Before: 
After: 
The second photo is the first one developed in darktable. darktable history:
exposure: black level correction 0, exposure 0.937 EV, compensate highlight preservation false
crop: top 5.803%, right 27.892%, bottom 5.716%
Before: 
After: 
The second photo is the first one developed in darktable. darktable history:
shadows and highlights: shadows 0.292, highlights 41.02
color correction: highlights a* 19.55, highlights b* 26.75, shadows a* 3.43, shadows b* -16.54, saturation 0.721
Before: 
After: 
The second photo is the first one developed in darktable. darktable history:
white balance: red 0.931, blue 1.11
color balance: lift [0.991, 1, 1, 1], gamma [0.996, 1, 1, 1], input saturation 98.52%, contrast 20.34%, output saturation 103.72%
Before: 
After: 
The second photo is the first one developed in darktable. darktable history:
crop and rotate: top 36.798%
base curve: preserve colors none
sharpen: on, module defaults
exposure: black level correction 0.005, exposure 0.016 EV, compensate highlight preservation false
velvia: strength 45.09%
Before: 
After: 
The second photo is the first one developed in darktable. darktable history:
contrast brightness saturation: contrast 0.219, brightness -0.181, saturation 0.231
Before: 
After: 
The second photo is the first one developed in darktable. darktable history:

-----

**WHAT TO PRODUCE:**
Copy the records above word for word, from the very beginning through the line that contains "velvia: strength 45.09%", both ends included.

**REPLY TO THE EXERCISE:**
Before: 
After: 
The second photo is the first one developed in darktable. darktable history:
exposure: black level correction 0, exposure 0.937 EV, compensate highlight preservation false
crop: top 5.803%, right 27.892%, bottom 5.716%
Before: 
After: 
The second photo is the first one developed in darktable. darktable history:
shadows and highlights: shadows 0.292, highlights 41.02
color correction: highlights a* 19.55, highlights b* 26.75, shadows a* 3.43, shadows b* -16.54, saturation 0.721
Before: 
After: 
The second photo is the first one developed in darktable. darktable history:
white balance: red 0.931, blue 1.11
color balance: lift [0.991, 1, 1, 1], gamma [0.996, 1, 1, 1], input saturation 98.52%, contrast 20.34%, output saturation 103.72%
Before: 
After: 
The second photo is the first one developed in darktable. darktable history:
crop and rotate: top 36.798%
base curve: preserve colors none
sharpen: on, module defaults
exposure: black level correction 0.005, exposure 0.016 EV, compensate highlight preservation false
velvia: strength 45.09%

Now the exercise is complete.